Internet exchange points rely on route servers to aggregate BGP updates from hundreds of members, applying RPKI checks first and then IRR‑derived prefix whitelists. While this two‑layer model blocks obvious bogus prefixes, the reliance on AS‑SET expansion means the filter only verifies that a prefix appears in a list, not that the announcing AS is authorized. Consequently, when a prefix is present in the whitelist but originates from an unrelated AS, the route server treats it as legitimate, opening a subtle hijack vector.

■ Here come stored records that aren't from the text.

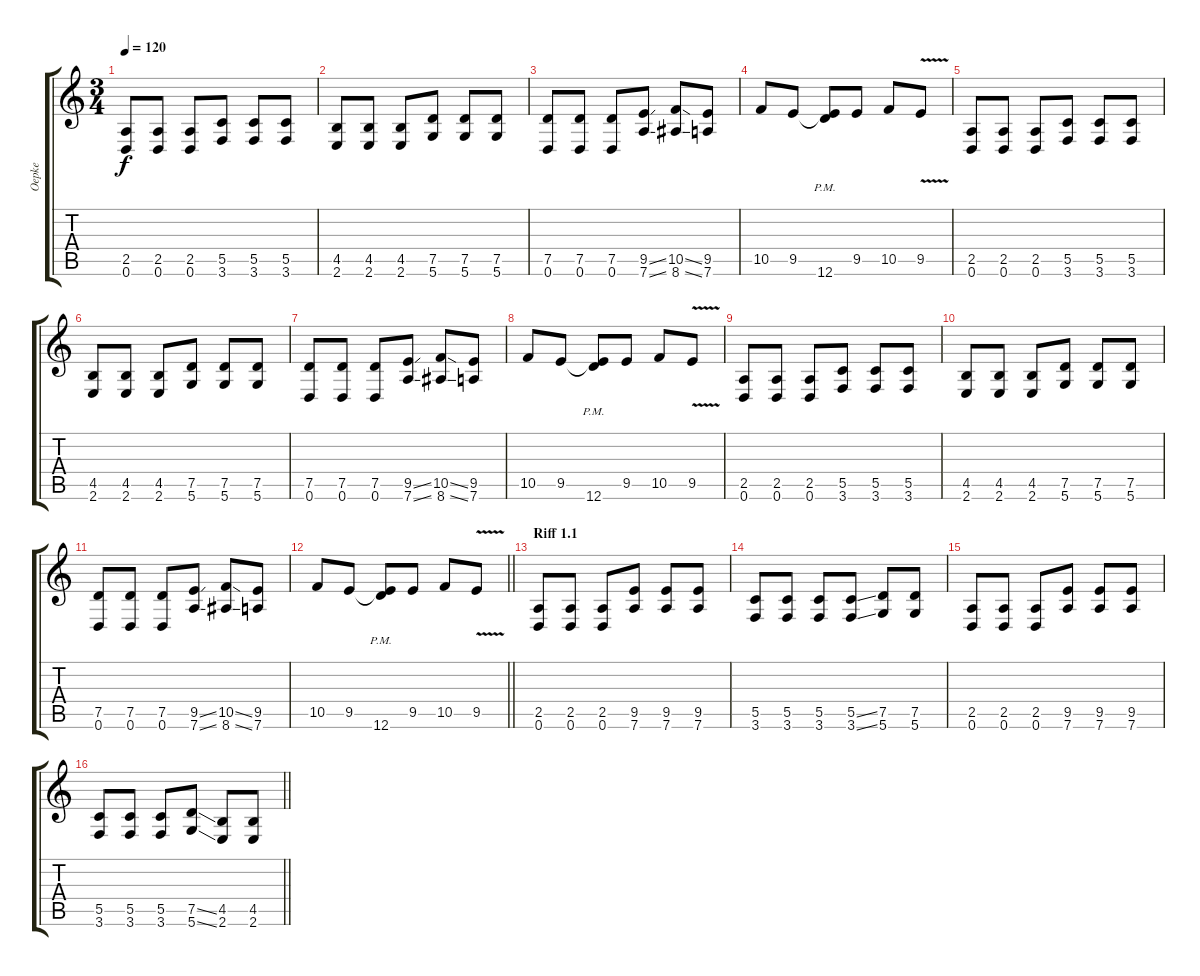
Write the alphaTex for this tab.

\track ("Oepke" "Oepke") {instrument distortionguitar}
\staff {score tabs}
\tuning (D4 A3 F3 C3 G2 D2) {hide}
\ts (3 4)
\tempo 120
\clef g2
\ks c
(2.5 0.6).8{dy f} (2.5 0.6).8 (2.5 0.6).8 (5.5 3.6).8 (5.5 3.6).8 (5.5 3.6).8 |
(4.5 2.6).8 (4.5 2.6).8 (4.5 2.6).8 (7.5 5.6).8 (7.5 5.6).8 (7.5 5.6).8 |
(7.5 0.6).8 (7.5 0.6).8 (7.5 0.6).8 (9.5{ss} 7.6{ss}).8 (10.5{ss} 8.6{ss}).8 (9.5 7.6).8 |
10.5.8 9.5.8 (9.5{t} 12.6{pm}).8 9.5.8 10.5.8 9.5{v}.8 |
(2.5 0.6).8 (2.5 0.6).8 (2.5 0.6).8 (5.5 3.6).8 (5.5 3.6).8 (5.5 3.6).8 |
(4.5 2.6).8 (4.5 2.6).8 (4.5 2.6).8 (7.5 5.6).8 (7.5 5.6).8 (7.5 5.6).8 |
(7.5 0.6).8 (7.5 0.6).8 (7.5 0.6).8 (9.5{ss} 7.6{ss}).8 (10.5{ss} 8.6{ss}).8 (9.5 7.6).8 |
10.5.8 9.5.8 (9.5{t} 12.6{pm}).8 9.5.8 10.5.8 9.5{v}.8 |
(2.5 0.6).8 (2.5 0.6).8 (2.5 0.6).8 (5.5 3.6).8 (5.5 3.6).8 (5.5 3.6).8 |
(4.5 2.6).8 (4.5 2.6).8 (4.5 2.6).8 (7.5 5.6).8 (7.5 5.6).8 (7.5 5.6).8 |
(7.5 0.6).8 (7.5 0.6).8 (7.5 0.6).8 (9.5{ss} 7.6{ss}).8 (10.5{ss} 8.6{ss}).8 (9.5 7.6).8 |
\barLineRight lightlight
10.5.8 9.5.8 (9.5{t} 12.6{pm}).8 9.5.8 10.5.8 9.5{v}.8 |
\section ("" "Riff 1.1")
(2.5 0.6).8 (2.5 0.6).8 (2.5 0.6).8 (9.5 7.6).8 (9.5 7.6).8 (9.5 7.6).8 |
(5.5 3.6).8 (5.5 3.6).8 (5.5 3.6).8 (5.5{ss} 3.6{ss}).8 (7.5 5.6).8 (7.5 5.6).8 |
(2.5 0.6).8 (2.5 0.6).8 (2.5 0.6).8 (9.5 7.6).8 (9.5 7.6).8 (9.5 7.6).8 |
\barLineRight lightlight
(5.5 3.6).8 (5.5 3.6).8 (5.5 3.6).8 (7.5{ss} 5.6{ss}).8 (4.5 2.6).8 (4.5 2.6).8
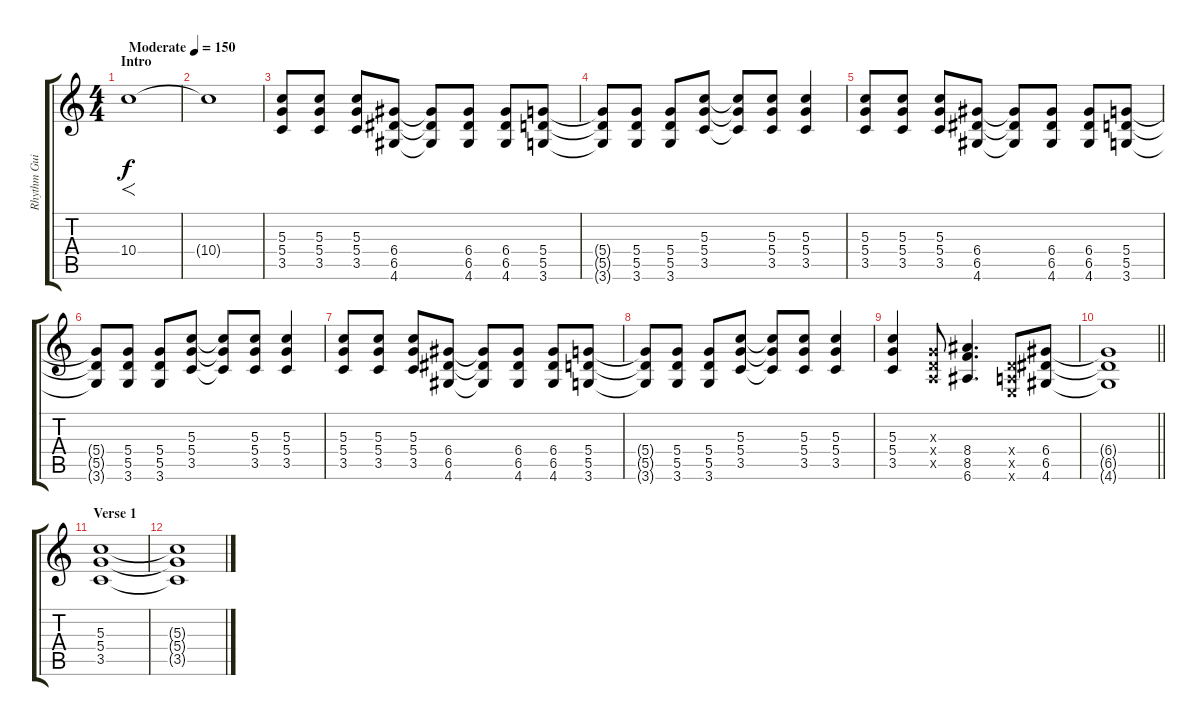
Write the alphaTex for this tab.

\track ("Rhythm Guitar" "Rhythm Gui") {instrument distortionguitar}
\staff {score tabs}
\tuning (E4 B3 G3 D3 A2 E2) {hide}
\ts (4 4)
\section ("" "Intro")
\tempo (150 "Moderate")
\clef g2
\ks c
10.4.1{f dy f instrument distortionguitar} |
10.4{t}.1 |
(5.3 5.4 3.5).8 (5.3 5.4 3.5).8 (5.3 5.4 3.5).8 (6.4 6.5 4.6).8 (6.4{t} 6.5{t} 4.6{t}).8 (6.4 6.5 4.6).8 (6.4 6.5 4.6).8 (5.4 5.5 3.6).8 |
(5.4{t} 5.5{t} 3.6{t}).8 (5.4 5.5 3.6).8 (5.4 5.5 3.6).8 (5.3 5.4 3.5).8 (5.3{t} 5.4{t} 3.5{t}).8 (5.3 5.4 3.5).8 (5.3 5.4 3.5).4 |
(5.3 5.4 3.5).8 (5.3 5.4 3.5).8 (5.3 5.4 3.5).8 (6.4 6.5 4.6).8 (6.4{t} 6.5{t} 4.6{t}).8 (6.4 6.5 4.6).8 (6.4 6.5 4.6).8 (5.4 5.5 3.6).8 |
(5.4{t} 5.5{t} 3.6{t}).8 (5.4 5.5 3.6).8 (5.4 5.5 3.6).8 (5.3 5.4 3.5).8 (5.3{t} 5.4{t} 3.5{t}).8 (5.3 5.4 3.5).8 (5.3 5.4 3.5).4 |
(5.3 5.4 3.5).8 (5.3 5.4 3.5).8 (5.3 5.4 3.5).8 (6.4 6.5 4.6).8 (6.4{t} 6.5{t} 4.6{t}).8 (6.4 6.5 4.6).8 (6.4 6.5 4.6).8 (5.4 5.5 3.6).8 |
(5.4{t} 5.5{t} 3.6{t}).8 (5.4 5.5 3.6).8 (5.4 5.5 3.6).8 (5.3 5.4 3.5).8 (5.3{t} 5.4{t} 3.5{t}).8 (5.3 5.4 3.5).8 (5.3 5.4 3.5).4 |
(5.3 5.4 3.5).4 (0.3{x} 0.4{x} 0.5{x}).8 (8.4 8.5 6.6).4{d} (0.4{x} 0.5{x} 0.6{x}).8 (6.4 6.5 4.6).8 |
\barLineRight lightlight
(6.4{t} 6.5{t} 4.6{t}).1 |
\section ("" "Verse 1")
(5.3 5.4 3.5).1{volume 0} |
(5.3{t} 5.4{t} 3.5{t}).1
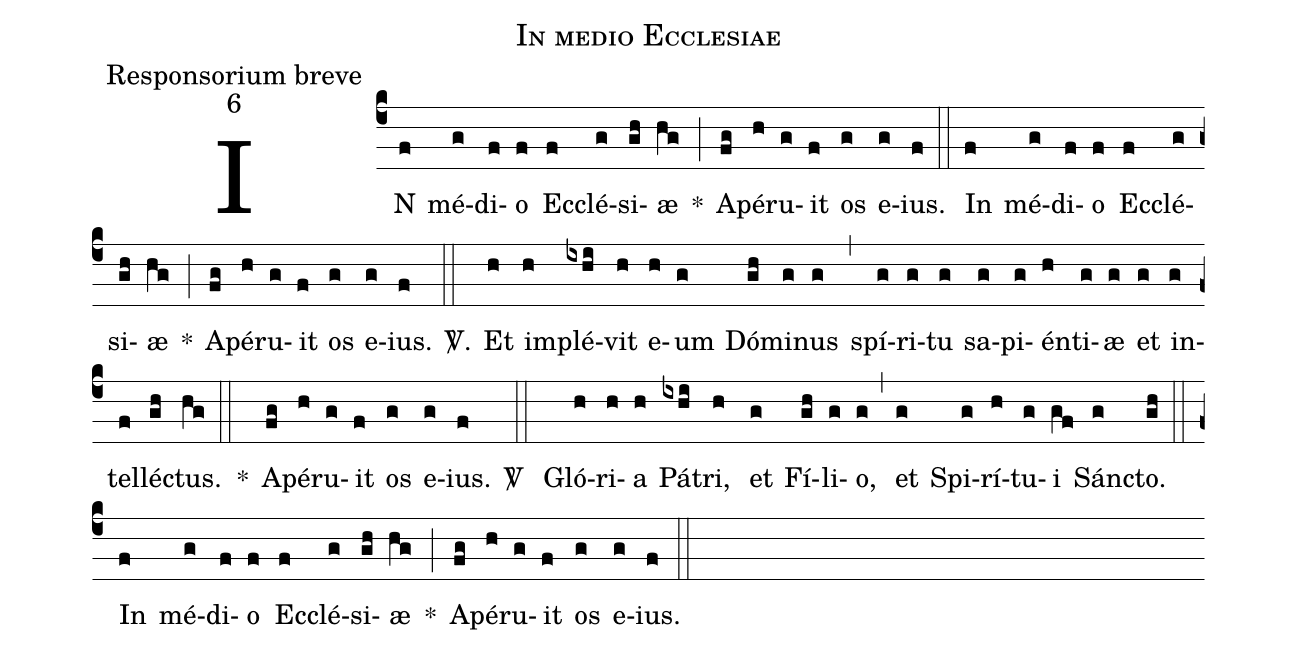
name:In medio Ecclesiae;
office-part:Responsorium breve;
mode:6;
%%
(c4) IN(f) mé(g)di(f)o(f) Ec(f)clé(g)si(gh)æ(hg) *(;) A(fg)pé(h)ru(g)it(f) os(g) e(g)ius.(f) (::)
In(f) mé(g)di(f)o(f) Ec(f)clé(g)si(gh)æ(hg) *(;) A(fg)pé(h)ru(g)it(f) os(g) e(g)ius.(f)
<sp>V/</sp>.(::) Et(h) im(h)plé(ixhi)vit(h) e(h)um(g) Dó(gh)mi(g)nus(g) (,) spí(g)ri(g)tu(g) sa(g)pi(g)én(h)ti(g)æ(g) et(g) in(g)tel(f)léc(gh)tus.(hg) (::)
*() A(fg)pé(h)ru(g)it(f) os(g) e(g)ius.(f)
 <sp>V/</sp> (::) Gló(h)ri(h)a(h) Pá(ixhi)tri, (h) et(g) Fí(gh)li(g)o,(g) (,) et(g) Spi(g)rí(h)tu(g)i(gf) Sánc(g)to.(gh) (::)
In(f) mé(g)di(f)o(f) Ec(f)clé(g)si(gh)æ(hg) *(;) A(fg)pé(h)ru(g)it(f) os(g) e(g)ius.(f) (::)
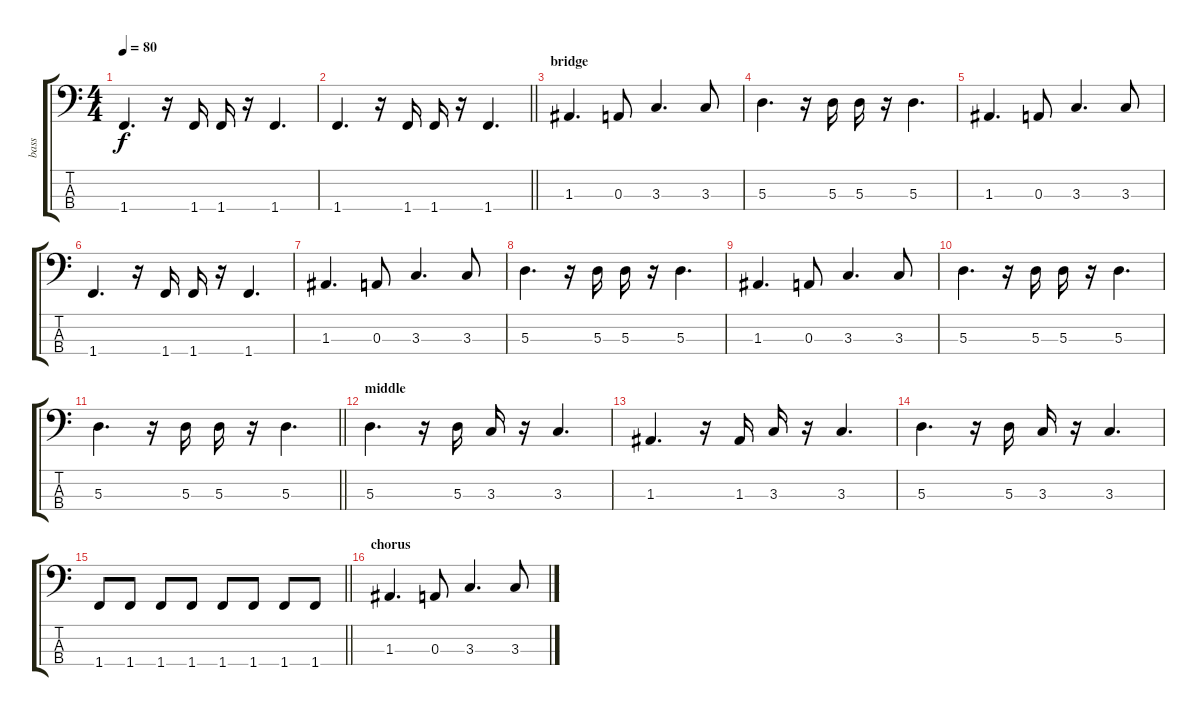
\track ("bass" "bass") {instrument electricbassfinger}
\staff {score tabs}
\tuning (G2 D2 A1 E1) {hide}
\ts (4 4)
\tempo 80
\clef f4
\ks c
1.4.4{d dy f} r.16 1.4.16 1.4.16 r.16 1.4.4{d} |
\barLineRight lightlight
1.4.4{d} r.16 1.4.16 1.4.16 r.16 1.4.4{d} |
\section ("" "bridge")
1.3.4{d} 0.3.8 3.3.4{d} 3.3.8 |
5.3.4{d} r.16 5.3.16 5.3.16 r.16 5.3.4{d} |
1.3.4{d} 0.3.8 3.3.4{d} 3.3.8 |
1.4.4{d} r.16 1.4.16 1.4.16 r.16 1.4.4{d} |
1.3.4{d} 0.3.8 3.3.4{d} 3.3.8 |
5.3.4{d} r.16 5.3.16 5.3.16 r.16 5.3.4{d} |
1.3.4{d} 0.3.8 3.3.4{d} 3.3.8 |
5.3.4{d} r.16 5.3.16 5.3.16 r.16 5.3.4{d} |
\barLineRight lightlight
5.3.4{d} r.16 5.3.16 5.3.16 r.16 5.3.4{d} |
\section ("" "middle")
5.3.4{d} r.16 5.3.16 3.3.16 r.16 3.3.4{d} |
1.3.4{d} r.16 1.3.16 3.3.16 r.16 3.3.4{d} |
5.3.4{d} r.16 5.3.16 3.3.16 r.16 3.3.4{d} |
\barLineRight lightlight
1.4.8 1.4.8 1.4.8 1.4.8 1.4.8 1.4.8 1.4.8 1.4.8 |
\section ("" "chorus")
1.3.4{d} 0.3.8 3.3.4{d} 3.3.8
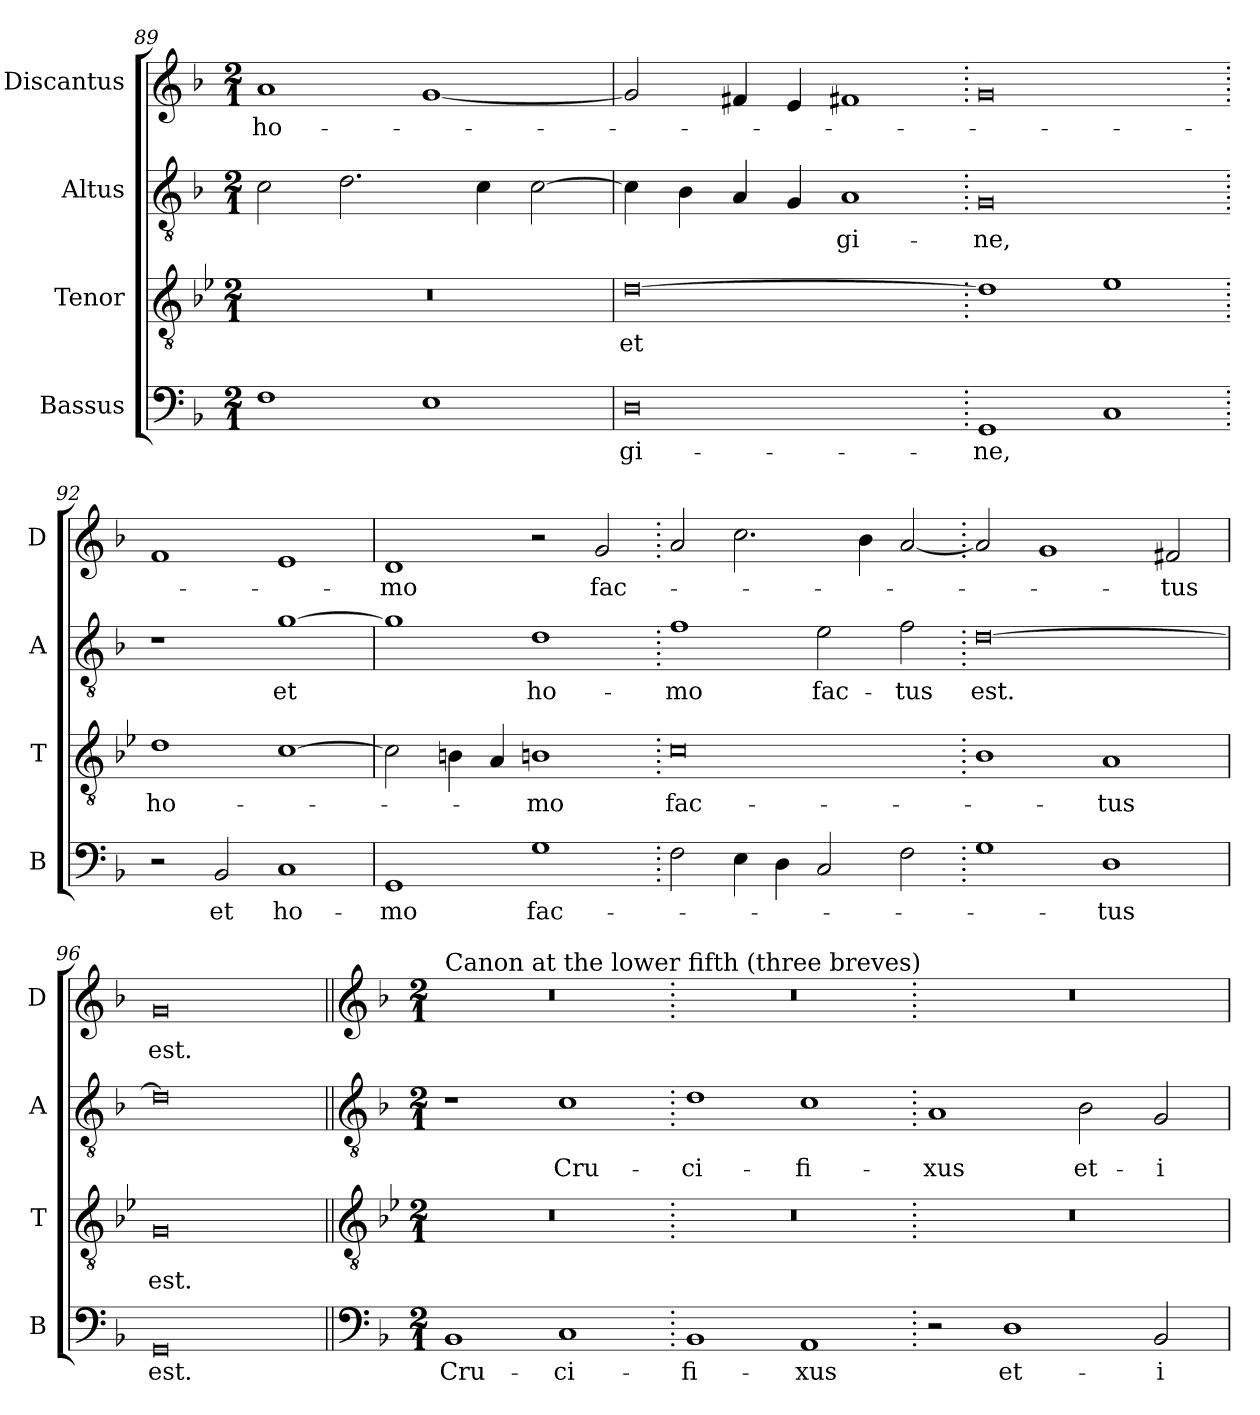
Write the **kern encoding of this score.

**kern	**text	**kern	**text	**kern	**text	**kern	**text
*part4	*part4	*part3	*part3	*part2	*part2	*part1	*part1
*staff4	*staff4	*staff3	*staff3	*staff2	*staff2	*staff1	*staff1
*I"Bassus	*	*I"Tenor	*	*I"Altus	*	*I"Discantus	*
*I'B	*	*I'T	*	*I'A	*	*I'D	*
*clefF4	*	*clefGv2	*	*clefGv2	*	*clefG2	*
*k[b-]	*	*k[b-e-]	*	*k[b-]	*	*k[b-]	*
*M2/1	*	*M2/1	*	*M2/1	*	*M2/1	*
=89	=89	=89	=89	=89	=89	=89	=89
1F	.	0r	.	2c\	.	1a	ho-
.	.	.	.	2.d\	.	.	.
1E	.	.	.	.	.	[1g	.
.	.	.	.	4c\	.	.	.
.	.	.	.	[2c\	.	.	.
=90	=90	=90	=90	=90	=90	=90	=90
0D	-gi-	[0d	et	4c\]	.	2g/]	.
.	.	.	.	4B-\	.	.	.
.	.	.	.	4A/	.	4f#X/	.
.	.	.	.	4G/	.	4e/	.
.	.	.	.	1A	-gi-	1f#X	.
=91.	=91.	=91.	=91.	=91.	=91.	=91.	=91.
1GG	-ne,	1d]	.	0G	-ne,	0g	.
1C	.	1e-	.	.	.	.	.
=92.	=92.	=92.	=92.	=92.	=92.	=92.	=92.
2r	.	1d	ho-	1r	.	1f	.
2BB-/	et	.	.	.	.	.	.
1C	ho-	[1c	.	[1g	et	1e	.
=93	=93	=93	=93	=93	=93	=93	=93
1GG	-mo	2c\]	.	1g]	.	1d	-mo
.	.	4Bn\	.	.	.	.	.
.	.	4A/	.	.	.	.	.
1G	fac-	1Bn	-mo	1d	ho-	2r	.
.	.	.	.	.	.	2g/	fac-
=94.	=94.	=94.	=94.	=94.	=94.	=94.	=94.
2F\	.	0c	fac-	1f	-mo	2a/	.
4E\	.	.	.	.	.	2.cc\	.
4D\	.	.	.	.	.	.	.
2C/	.	.	.	2e\	fac-	.	.
.	.	.	.	.	.	4b-\	.
2F\	.	.	.	2f\	-tus	[2a/	.
=95.	=95.	=95.	=95.	=95.	=95.	=95.	=95.
1G	.	1B-	.	[0d	est.	2a/]	.
.	.	.	.	.	.	1g	.
1D	-tus	1A	-tus	.	.	.	.
.	.	.	.	.	.	2f#X/	-tus
=96	=96	=96	=96	=96	=96	=96	=96
0GG	est.	0G	est.	0d]	.	0g	est.
!!LO:LB:g=z
=97||	=97||	=97||	=97||	=97||	=97||	=97||	=97||
*clefF4	*	*clefGv2	*	*clefGv2	*	*clefG2	*
*k[b-]	*	*k[b-e-]	*	*k[b-]	*	*k[b-]	*
*M2/1	*	*M2/1	*	*M2/1	*	*M2/1	*
!	!	!	!	!	!	!LO:TX:a:t=Canon at the lower fifth (three breves)	!
1BB-	Cru-	0r	.	1r	.	0r	.
1C	-ci-	.	.	1c	Cru-	.	.
=98.	=98.	=98.	=98.	=98.	=98.	=98.	=98.
1BB-	-fi-	0r	.	1d	-ci-	0r	.
1AA	-xus	.	.	1c	-fi-	.	.
=99.	=99.	=99.	=99.	=99.	=99.	=99.	=99.
2r	.	0r	.	1A	-xus	0r	.
1D	et-	.	.	.	.	.	.
.	.	.	.	2B-\	et-	.	.
2BB-/	-i-	.	.	2G/	-i-	.	.
=	=	=	=	=	=	=	=
*-	*-	*-	*-	*-	*-	*-	*-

The authors examined real‑world route‑server data from AMS‑IX and NAMEX, identifying 1,426 announcements that slipped through the blind spot. These cases represented 0.3% of total updates but involved 1,343 unique prefixes and 513 origin ASes, many of which were part of customer‑provider relationships. Large, poorly maintained AS‑SETs—some listing over 100,000 ASNs—exacerbate the problem by inflating whitelist size and increasing the chance of unrelated prefixes being accepted. The study also found that 65.6% of valid routes were inadvertently filtered because the required prefix was missing from the AS‑SET‑derived list, highlighting collateral damage to legitimate traffic.

Mitigation requires a shift from pure prefix whitelisting to origin‑validation. Operators should ensure comprehensive ROA coverage for all prefixes, prune stale entries from AS‑SET objects, and augment route‑server logic to cross‑check the origin AS against IRR route objects. For IXPs, adopting a standardized filtering framework that enforces prefix‑to‑origin binding can close the blind spot and restore confidence in inter‑exchange routing. As the Internet’s backbone continues to scale, such refinements are essential to safeguard routing integrity across global networks.